J'aimerais, en terminant, déposer une autre lettre, parce qu'il ne semble pas trop connaître son dossier, M. le Président. Celle-là, elle nous vient de Diane Hébert. Je pense que tout le monde a connu Diane Hébert, une transplantée à l'extérieur du Québec, il y a 11 ans aujourd'hui, parce qu'à ce moment-là on n'était pas rendu là. Mme Hébert, elle dit justement: «Le Dr David Latter a été formé au Québec, il s'est spécialisé à Stanford en Californie, pour nous revenir ici comme directeur en greffe cardio-pulmonaire.» M. le Président, je n'ai pas parlé d'autres greffés, j'ai parlé de greffe cardio-pulmonaire.
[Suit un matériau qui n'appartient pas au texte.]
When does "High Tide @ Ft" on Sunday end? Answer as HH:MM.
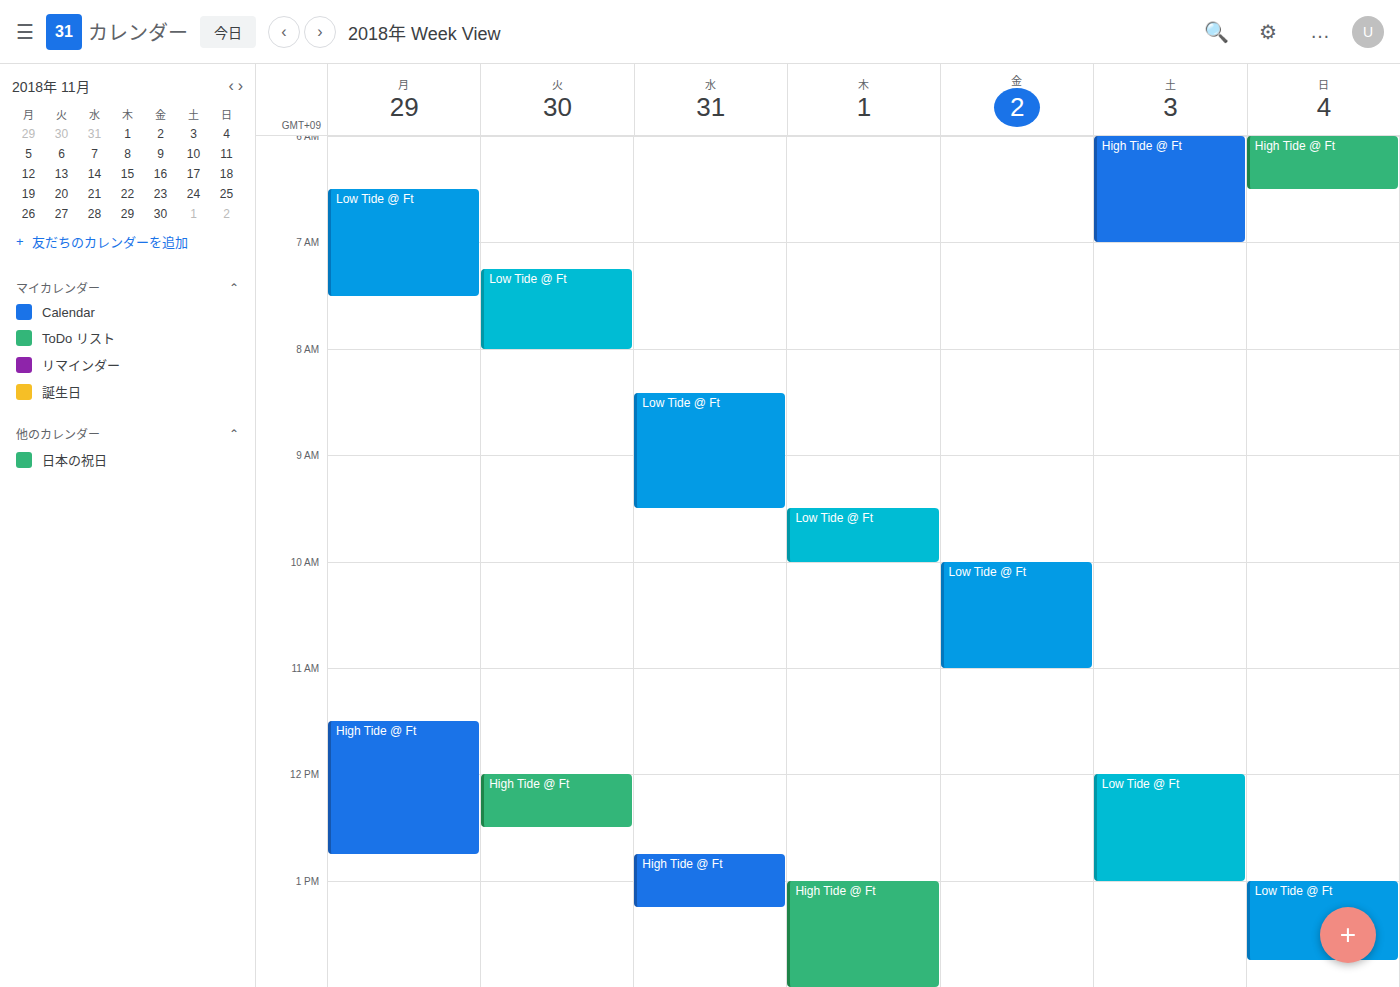
06:30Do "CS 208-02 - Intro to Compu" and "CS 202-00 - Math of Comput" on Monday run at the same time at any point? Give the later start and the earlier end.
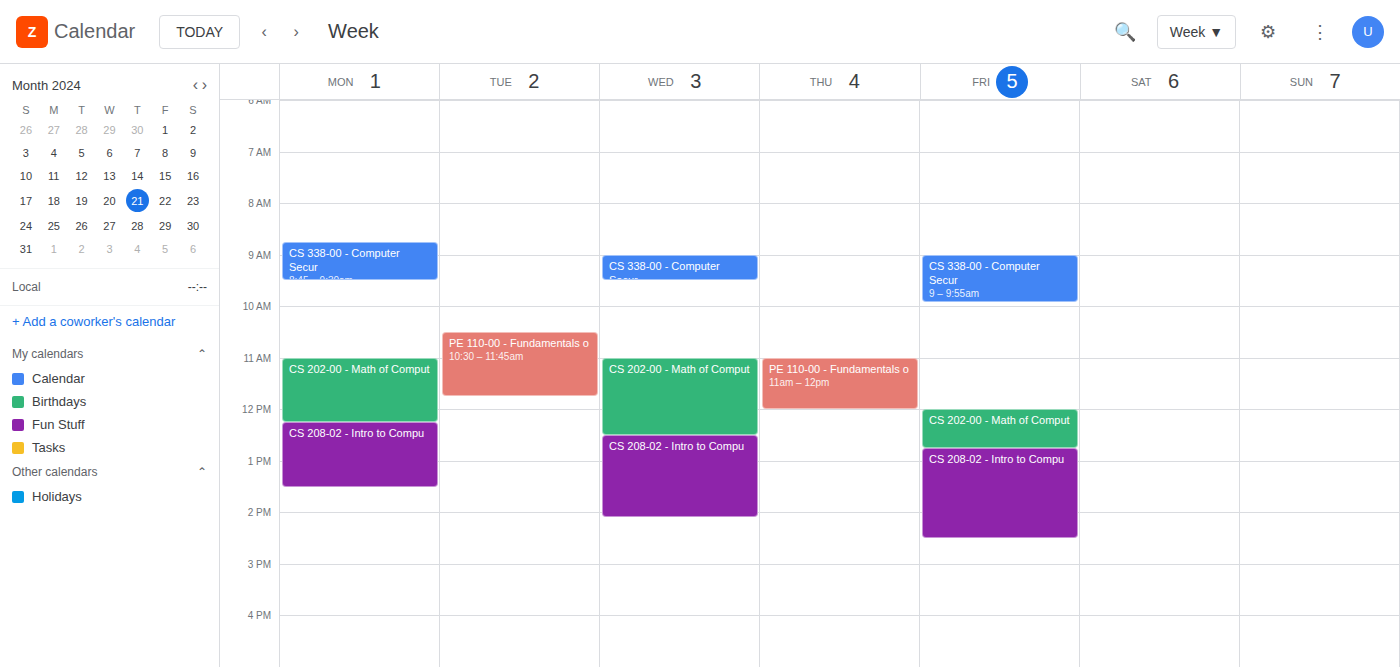
"CS 202-00 - Math of Comput" ends at 12:15 PM, exactly when "CS 208-02 - Intro to Compu" starts -- they touch but do not overlap."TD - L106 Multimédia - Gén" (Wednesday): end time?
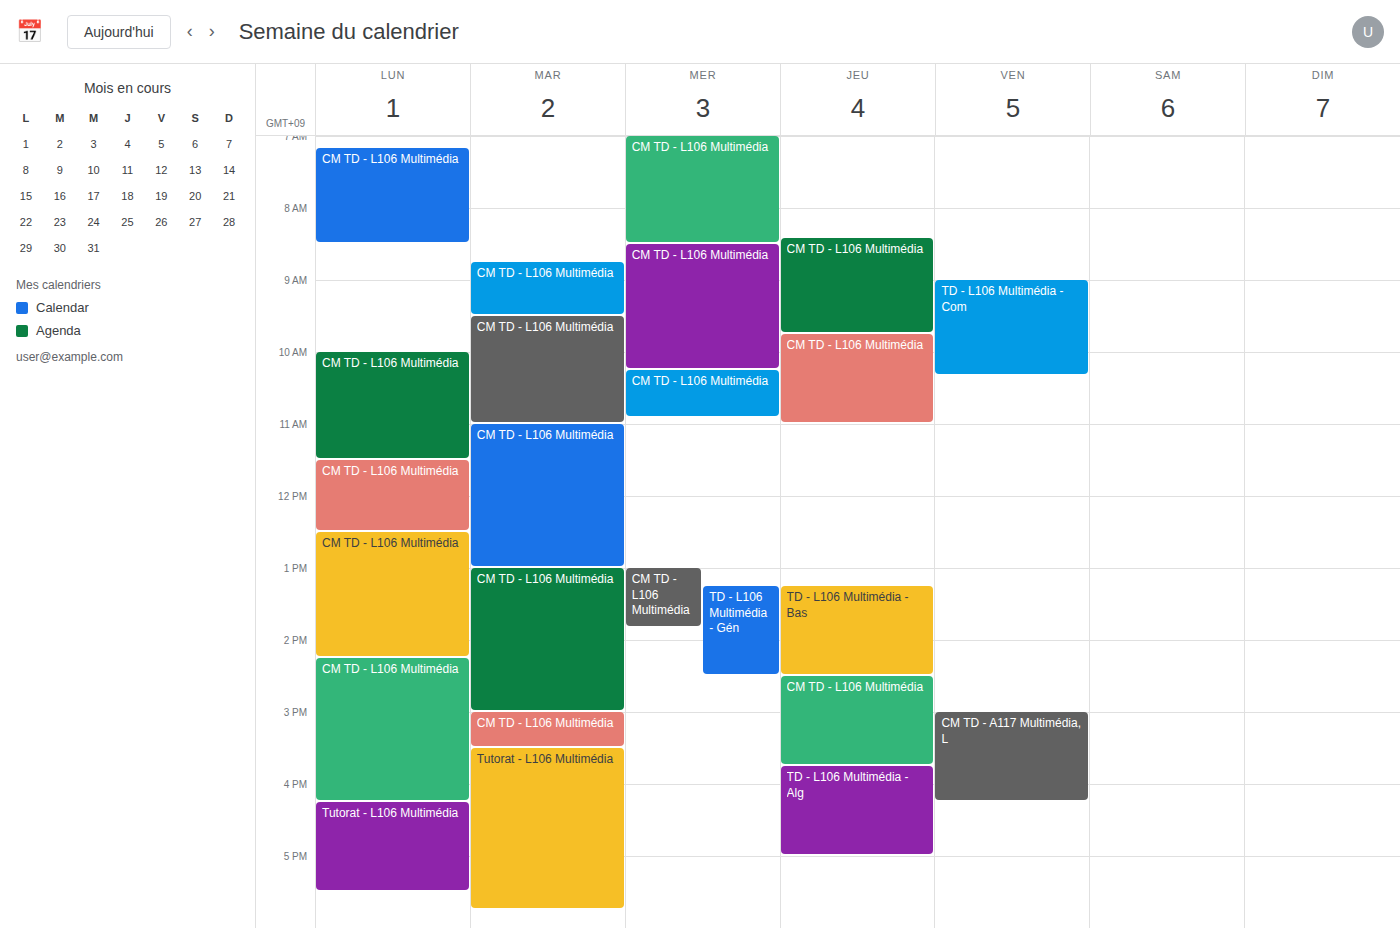
2:30 PM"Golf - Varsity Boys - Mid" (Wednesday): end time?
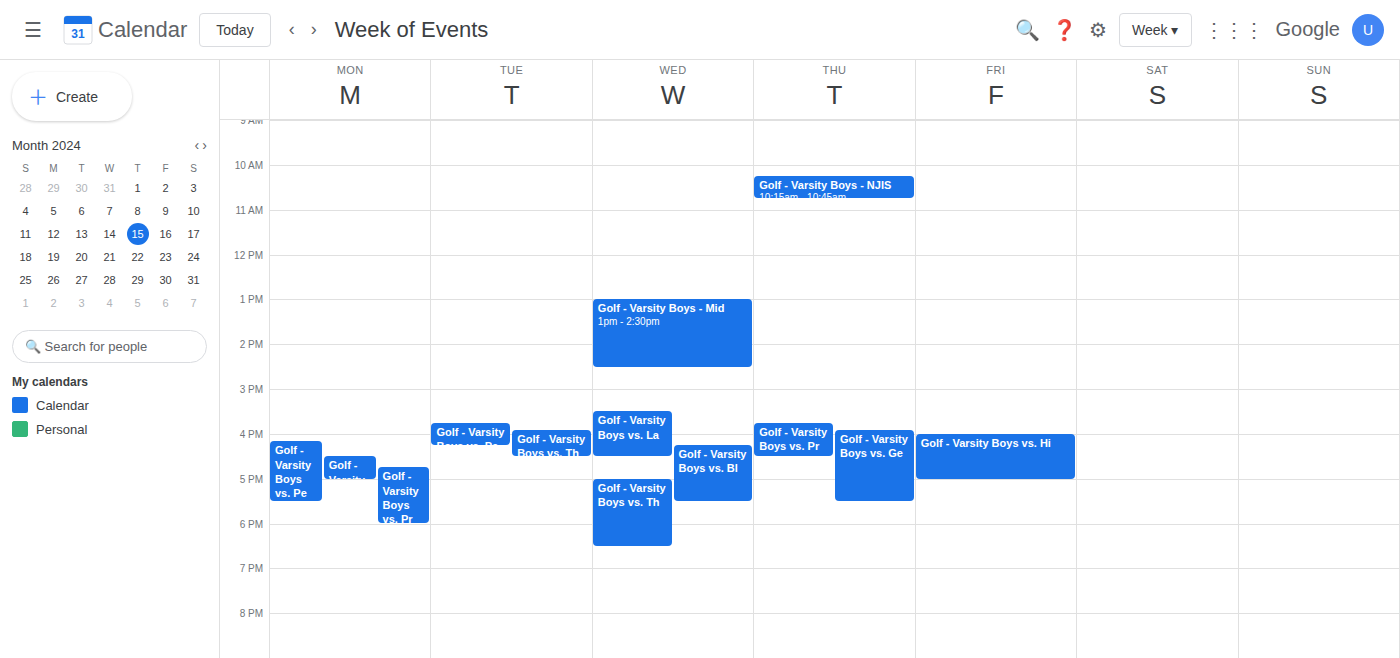
2:30 PM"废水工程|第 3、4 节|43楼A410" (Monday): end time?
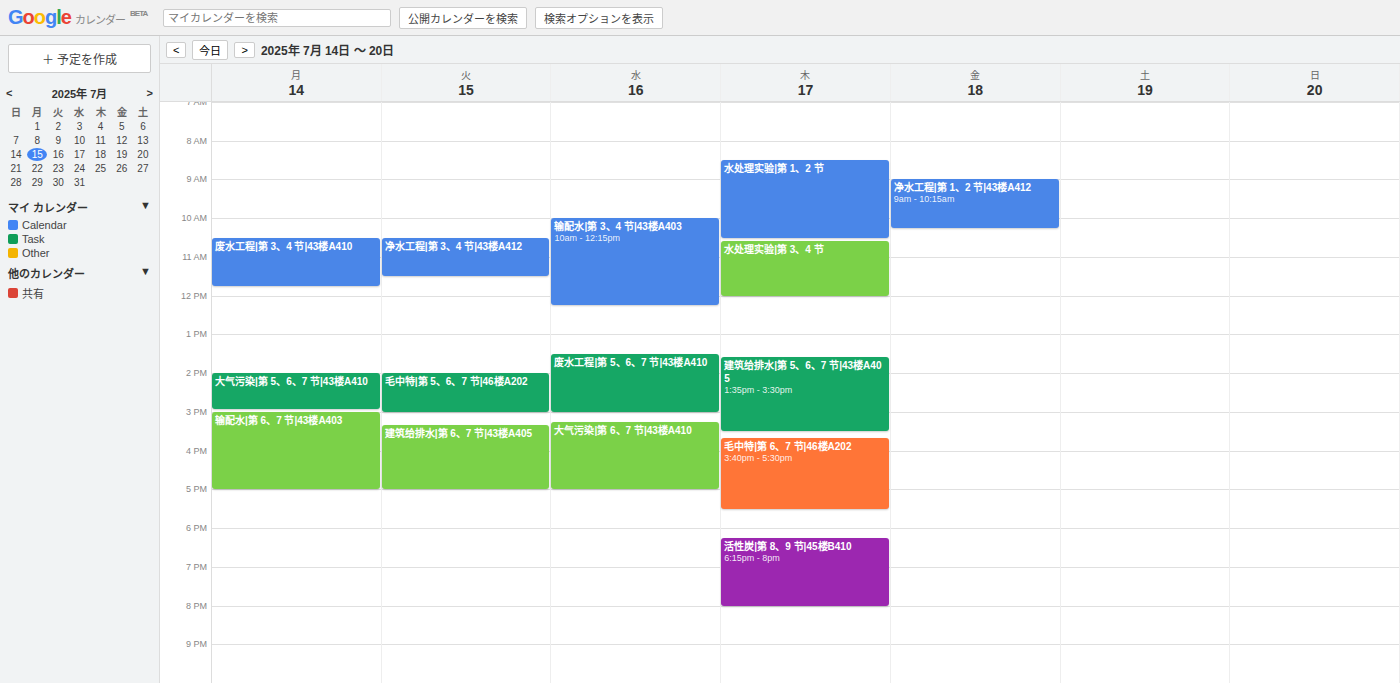
11:45 AMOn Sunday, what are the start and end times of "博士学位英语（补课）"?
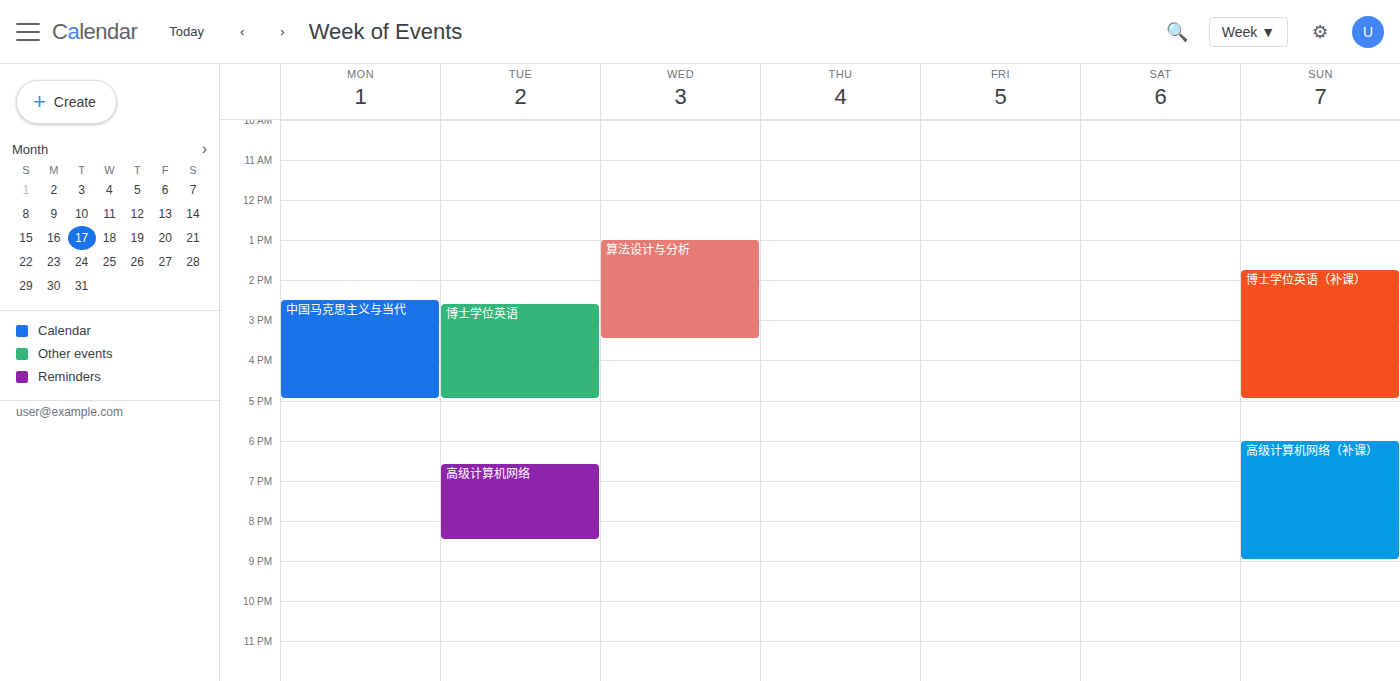
1:45 PM to 5:00 PMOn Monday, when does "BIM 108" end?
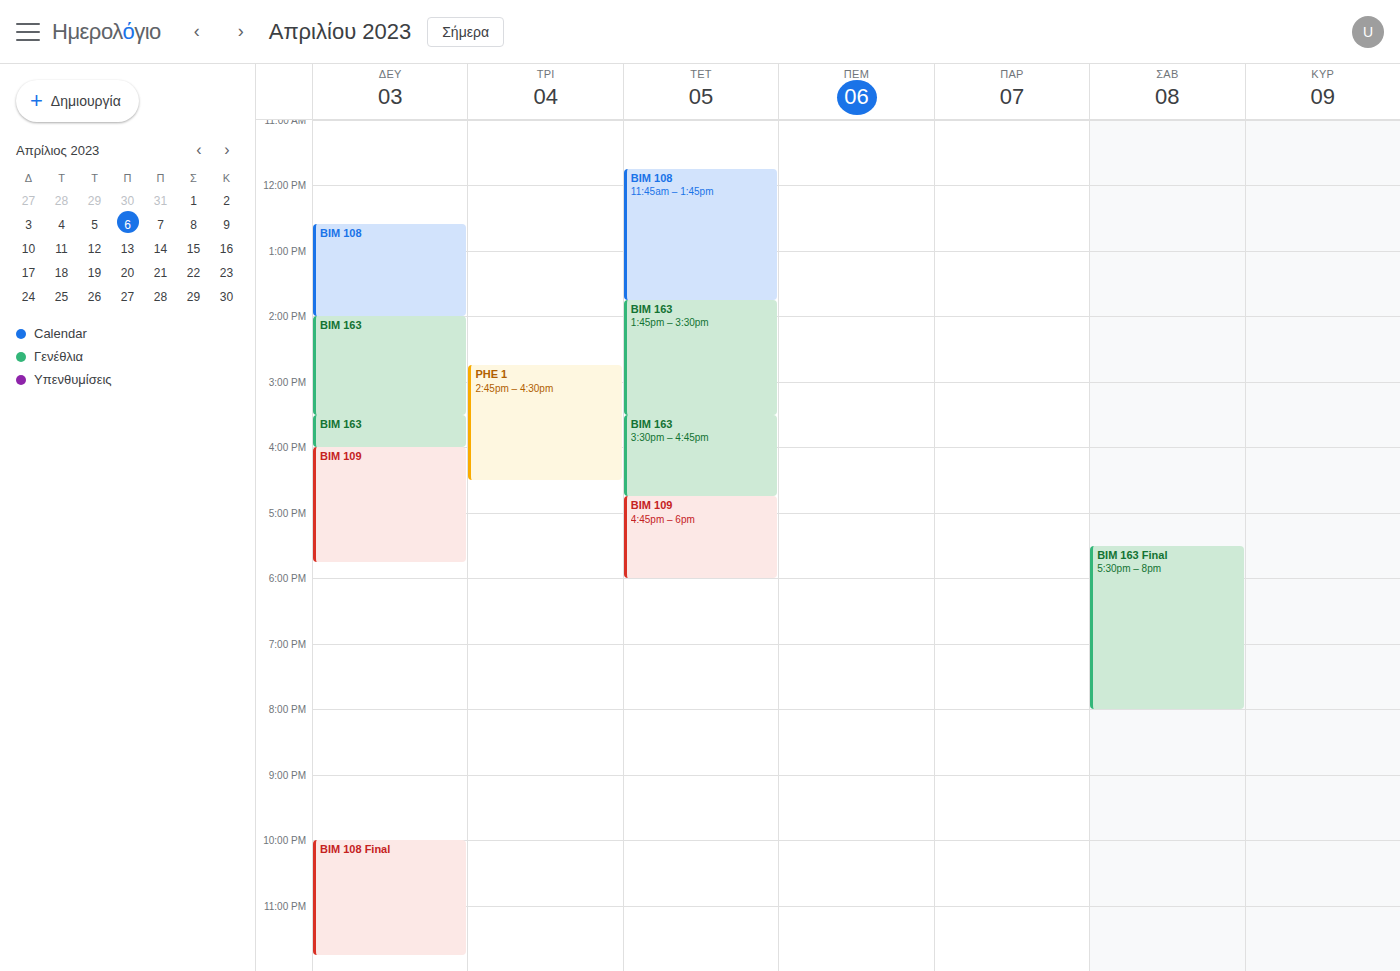
14:00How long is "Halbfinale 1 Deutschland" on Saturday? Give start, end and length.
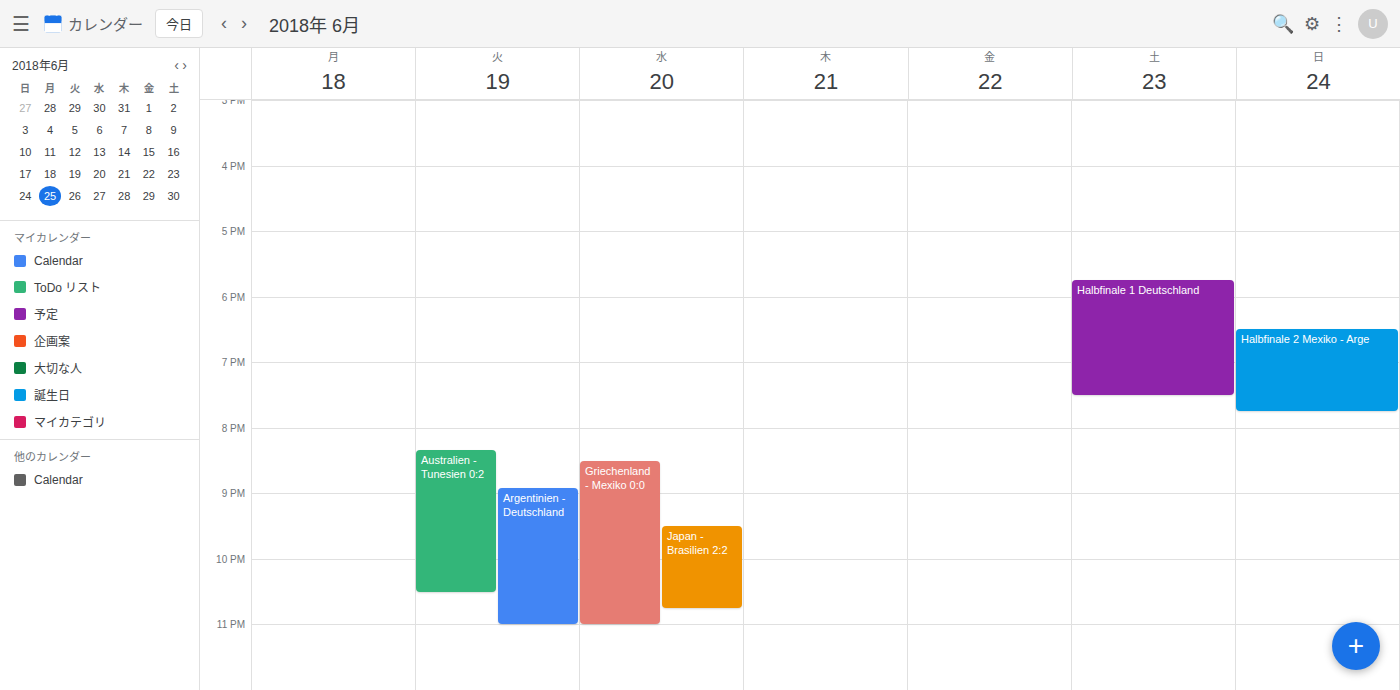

Mme Hébert continue: «Sans le Dr Latter, la possibilité d'avoir un programme de transplantation pulmonaire à Montréal ne pourra pas être réalisable sans grandes difficultés, nos espoirs étant en lui. Devrons-nous aller en Ontario?» Elle continue, M. le Président: «C'est terrible d'être loin de sa famille, de ses amis et d'avoir à parler une autre langue en plus de vivre dans la crainte de mourir.» M. le Président, permettez-moi de demander consentement que la lettre de M. Lacoste et celle de Mme Diane Hébert soient déposées.


Documents déposés

Le Vice-Président (M. Brouillet): Alors, est-ce qu'il y a consentement pour que ces lettres soient déposées?

Des voix: Consentement.

Le Vice-Président (M. Brouillet): Il y a consentement, alors, les lettres sont déposées. Ceci met fin au débat de fin de séance.

Je lève donc la séance et nous ajournons – c'est bien jeudi aujourd'hui, que je me situe – à mardi prochain, 14 heures.